For those who asked about gender balance in writing through the decades, here’s an interesting analysis:
https://pudding.cool/2017/06/best-sellers/
An interesting work that I read some *coughmany* years back, with some potential applicability although one must extrapolate for the problems facing writers in the book marketplace, is this one:
https://www.goodreads.com/book/show/6657869-in-the-company-of-women
Gender essentialism and evolutionary just-so stories aside, when it got down to its real-world practicalities, which it quickly did, I recall liking it for its approach, much about analyzing and solving the problems in their varied contexts.
Ta, Smurfette.
A space opera I loved by a female author was The Outback Stars by Sandra McDonald. That’s the first in a trilogy. Moon, Rachel Bach, Bujold, Asaro, McCaffrey and many others mentioned here are also on my list of favorites. Thanks for all the recommendations!
Still holding up a light for her: Though I have read many, if not most, of the authors listsd, I was disappointed to not see Ann Crispin’s name anywhere. Until her last two novels (Storms of Destiny… her first fantasy novel and part of a trilogy she never got to finish, and the Pirates of the Caribbean prequel: “Price of Freedom) most of her work consisted of space operas. I won’t belabor her ability to see into the psyche and backstory of characters, but she had that knack. I hold a fond place for her as she taught me to write, even if our genres clashed. I imagine her work with Writer Beware saved many an aspiting author from going down a path to the leaches…the predators of the hopeful. Be grateful for her presence among us.
Depends on how narrowly you define space opera, but…Janet Kagan’s Hellspark. Joan Slonczewski’s Shora novels. Most of Cherryh’s SF novels. Sarah Zettel, especially Fool’s War. Doyle and Macdonald’s Mageworlds series. Sydney J. van Scyoc. Joan Vinge. C.S. Friedman. Kate Elliott. Katharine Kerr’s Polar City Blues. Susan Schwartz and someone else I can’t remember writing as Gordon R. Kendall. Paula Downing/P.K.McAllister. Mary Gentle’s Golden Witchbreed. A.C. Crispin. Vonda McIntyre. Tara K. Harper. K.D. Wentworth. Deborah J, Ross. Rosemary Kirstein.
K.B. Wagers Indrian War trilogy is fantastic space opera. Lots of fully realized characters across the genders.
Star Rider by Doris Piserchia? It’s psi space-travel, But planet-hopping & lost civilization artifact(s) are surely in it. Some of her others might count as well. (And they’re on iBooks! Frabjous day!)

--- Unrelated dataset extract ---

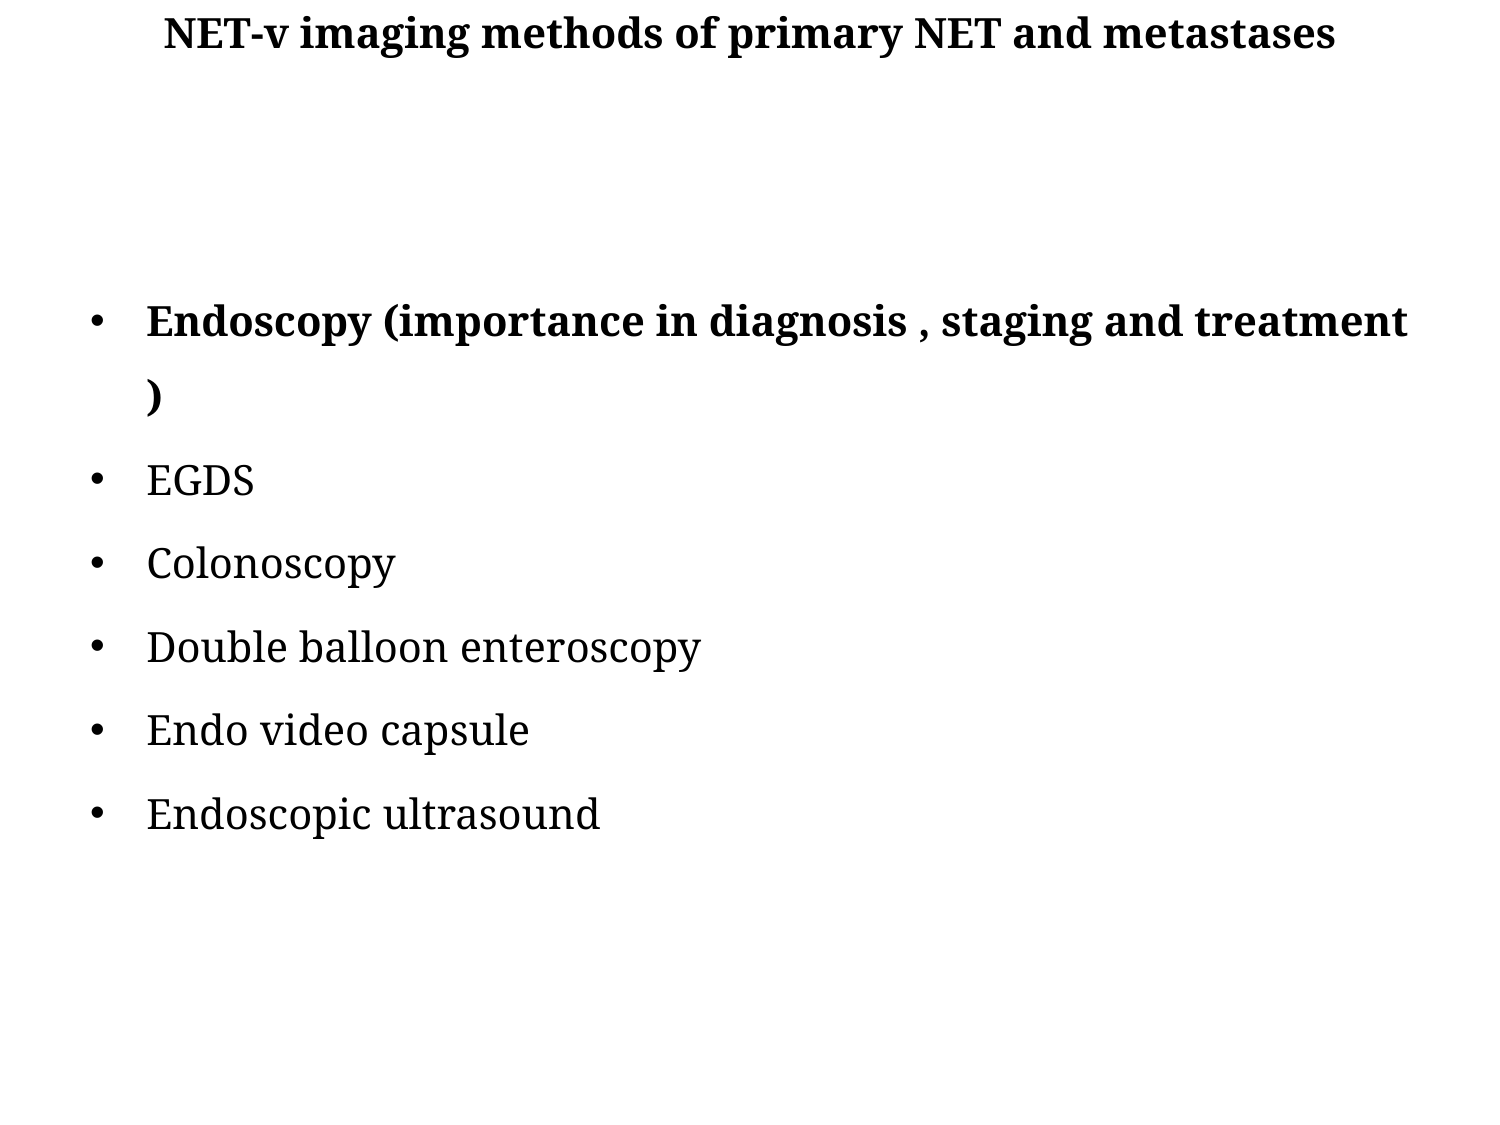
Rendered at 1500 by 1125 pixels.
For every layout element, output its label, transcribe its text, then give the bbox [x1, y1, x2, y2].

text_box NET-v imaging methods of primary NET and metastases [0, 0, 1500, 88]
list Endoscopy (importance in diagnosis , staging and treatment ) EGDS Colonoscopy Double balloon enteroscopy Endo video capsule Endoscopic ultrasound [75, 262, 1425, 1005]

More recently, MCA Hogarth’s SF setting should count, and her short stories in that setting have been around a while.
(And I’d toot my own horn, but any of my SF that might be space opera adjacent has been non-hunan protagonists, primarily in the era of the Pawprints zine — with newer ones in furry-oriented small press anthologies.)
Would Naomi Mitchison’s Memoir of a Spacewoman count as space opera?
Sheri Tepper, for Grass and, later, Raising the Stones.
In my reading life, there is a before- and an after-Grass.
I am honored to be in this august group.
As to why I went the initials route—before any of you can ask—you must know that it was 1979. I was nineteen years old, and Signet wanted to publish my science fiction novel.
What to call myself? Rebecca? That is my name, but it’s too romantic for science fiction, and Becky is either a child or your grandmother. I had little choice but to come out as R.M.Meluch.
And there it is.
And Lois and C.J. are fabulous writers and and buds of mine.